**YOUR ASSIGNMENT**
Gather every line in the records below that contains the string "Cover" and copy each one out. Matching is case-sensitive.

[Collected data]
[Start of Attachment]

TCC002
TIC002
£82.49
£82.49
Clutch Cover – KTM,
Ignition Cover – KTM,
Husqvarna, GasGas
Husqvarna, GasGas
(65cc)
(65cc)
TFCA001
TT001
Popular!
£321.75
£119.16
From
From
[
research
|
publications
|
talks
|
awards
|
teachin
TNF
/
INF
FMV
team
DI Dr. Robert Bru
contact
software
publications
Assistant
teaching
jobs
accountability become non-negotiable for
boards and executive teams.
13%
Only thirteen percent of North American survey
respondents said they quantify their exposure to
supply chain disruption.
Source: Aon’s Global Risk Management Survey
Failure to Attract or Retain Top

[End of Attachment]

**RESPONSE TO THIS EXERCISE**
Clutch Cover – KTM,
Ignition Cover – KTM,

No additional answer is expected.